One of the early champions of the Coore and Crenshaw masterpiece at the Sand Hills Club, designer Tom Doak once described the rolling duneland of the Nebraska sandhills as, “no less than one of the great wonders of the golf world”. It must have been a career highlight, therefore, when Doak was given the opportunity to leave his own design legacy through this remote, untouched section of central United States.

-- This review of Dismal River appears in the new edition of Planet Golf USA (2020) --

The Dismal River Golf Club was established in 2006, with the opening of its Jack Nicklaus–designed White Course. An hour’s winding drive from Sand Hills, as the crow flies the club is actually less than eight miles removed from that modern marvel. It was founded on a similar premise; to provide high-end private club golfers with an exclusive retreat away from the hustle and bustle of modern life. For any club like that to succeed, the golf needs to be world-class and although the Nicklaus course shared sand dunes and a zipcode with Sand Hills, it failed to win the same sort of critical acclaim.

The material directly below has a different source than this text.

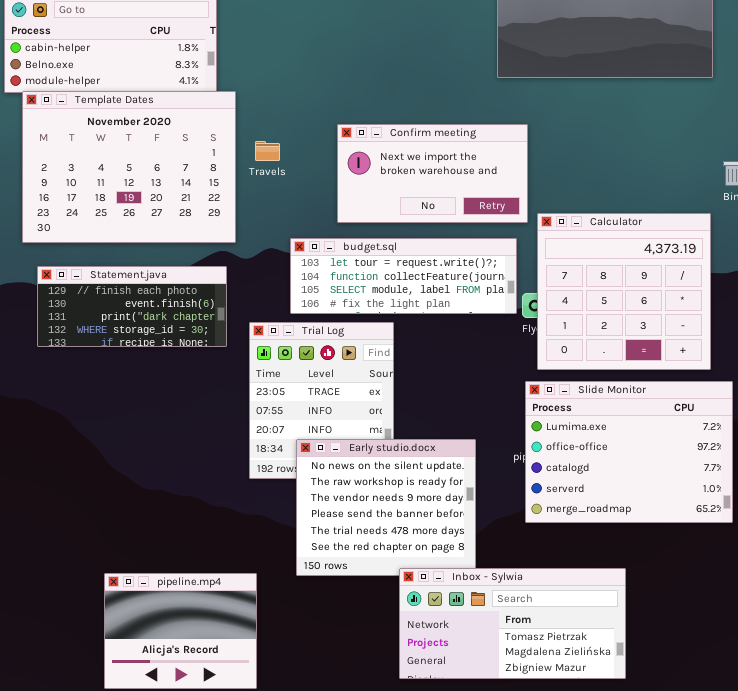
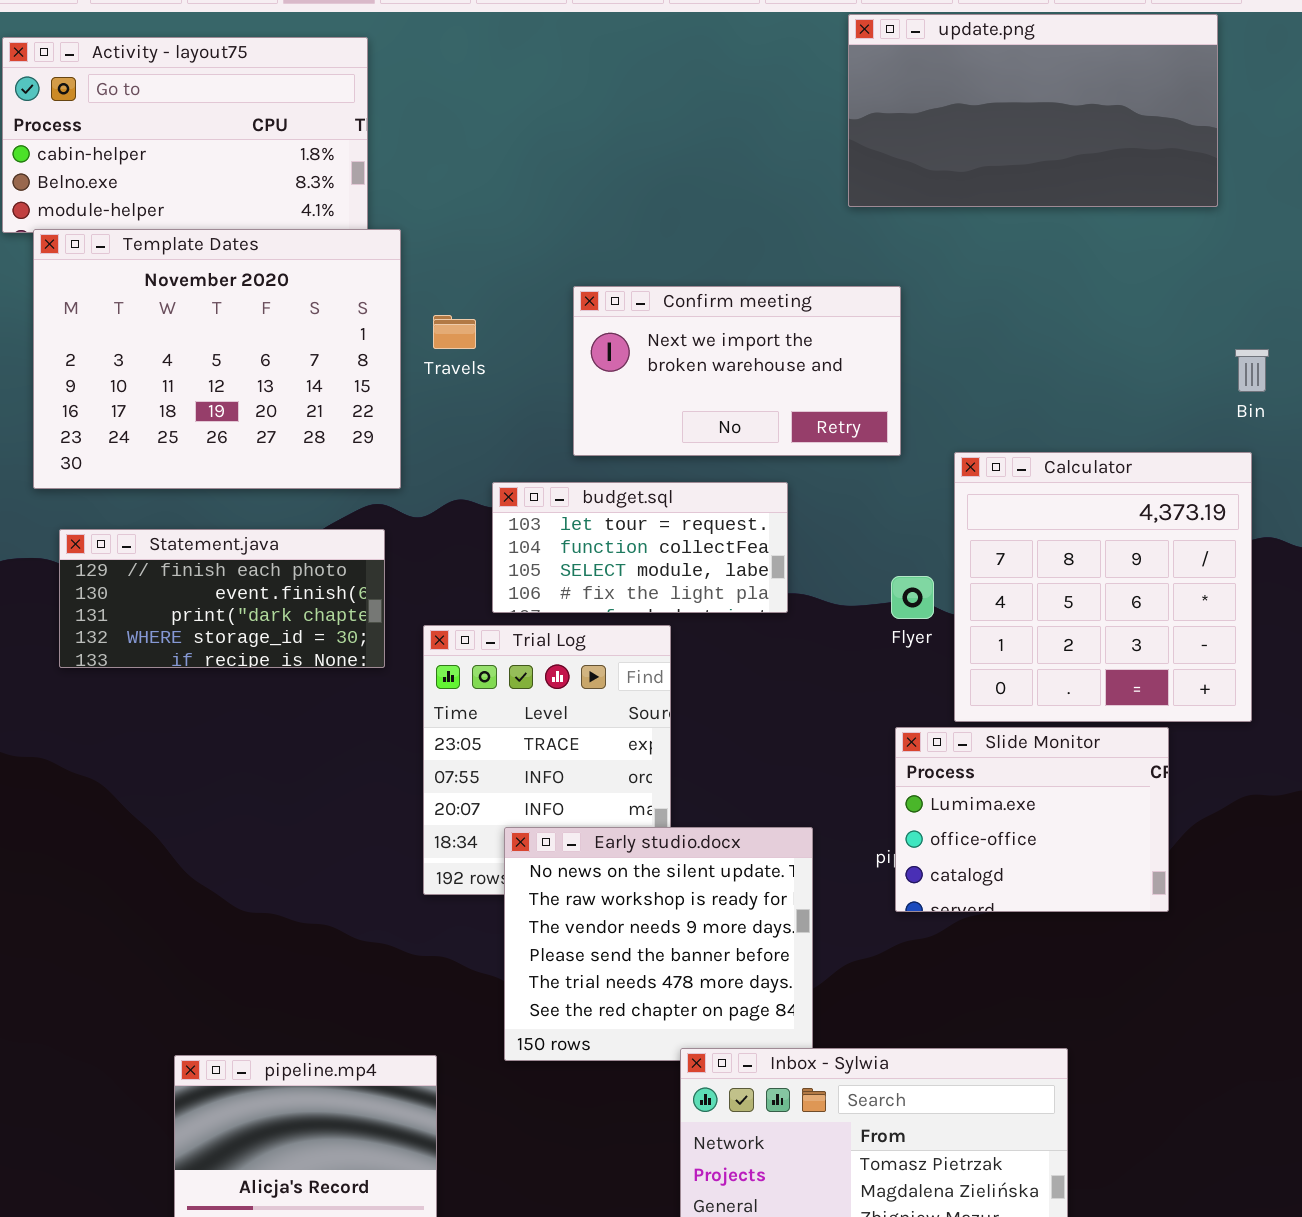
Calculator: [537,213,711,370] -> [954,452,1252,722], moved
budget.sql: [290,238,517,314] -> [492,482,788,613], resized
Slide Monitor: [525,381,733,523] -> [895,727,1169,912], resized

The White Course has been modified since opening and is much more impressive when compared to other Nicklaus courses, than to esteemed neighbors like Sand Hills. Regardless, when the decision was made by developers to add a second course at Dismal River, it was clear they needed to impress the critics and to create something more sympathetic to the landscape. They needed a genuine minimalist with genuine commercial appeal. They needed Tom Doak.

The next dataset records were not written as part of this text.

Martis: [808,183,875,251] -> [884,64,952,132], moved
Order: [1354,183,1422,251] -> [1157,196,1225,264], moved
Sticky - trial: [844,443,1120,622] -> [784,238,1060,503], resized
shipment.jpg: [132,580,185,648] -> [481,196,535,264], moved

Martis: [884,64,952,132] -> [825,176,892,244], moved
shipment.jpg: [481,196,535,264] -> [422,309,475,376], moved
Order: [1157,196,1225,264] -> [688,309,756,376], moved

Doak’s course at Dismal opened in 2013, and as much as one would like to compare it to the Coore and Crenshaw creation, the truth is they are very different. For a start, the routing is less intimate here, with the early holes backtracking a little on each other and the 18th not returning to anywhere near the 1st tee. As a designer, Doak is unafraid to take chances, yet in some ways this was his most daring routing. It was born of a desire to finish alongside the Dismal River, and a giant sand bluff that towers directly above the water and gives the layout a physical full stop, in terms of usable land. This is where the course differs most from Sand Hills, which has that endless, rolling feel and sense that the holes could be arranged anywhere. The opening eight-hole loop here has that same feeling, but the back 10 are very much confined to the valley beside the river.

As one would expect of a Tom Doak course on sand, the design and shaping is strategically sound and quite sophisticated. With the exception of the pushed-up greens, most are heavily contoured but relatively straightforward to pitch and chip around. The variety of targets, whether on natural saddles or crests, against hill shoulders or down in dells, is impressive. The chunky bunker edges are another feature, and blend nicely with the landscape to provide for some attractive sightlines. Like all good courses, though, it’s ultimately about great holes and there are a number here than stand out for special mention.

On the opening nine, better holes include the likes of the mid-length 4th, with its wild drive, wild approach and wild green site, and the two cross-valley par threes, the 3rd onto a broad ledge and the 5th dramatically up and into an oblique swale. The undulating par five 8th is another glorious hole. Less effective are consecutive par fours at the 6th and 7th. The conservative play seems your only sensible option on the shorter 6th, while the opposite is true on the 7th, where unless able to smash a driver across a bunkered dune, you are left an almost impossible approach uphill and into a particularly nasty green.

Moving into the northern section, and the finishing holes nearest the river are exceptional and the clear back nine standouts. The 16th is an exquisite par three, followed by a quirky sidehill hole with a blind drive and a strong closing par four that tiptoes along the valley floor. Although the driveable 15th lacks strategic options for shorter hitters, the rest of the two-shot holes across the inward side are very sound.

What Sand Hills did for this part of Nebraska was open the eyes of the golfing world to the prospects of inland dunes and the joy of linkslike golf away from the sea. It also promoted the false promise of remote golf, and the notion that simply building a course out here would attract a sustainable membership. Golfers are a little more discerning than we sometimes give them credit, as clubs like Dismal River quickly found. It wasn’t until the opening of the Red Course that Dismal was able to differentiate itself from 18-hole competitors in the general area, and offer the sort of quality golfing product needed to attract a mature, passionate membership.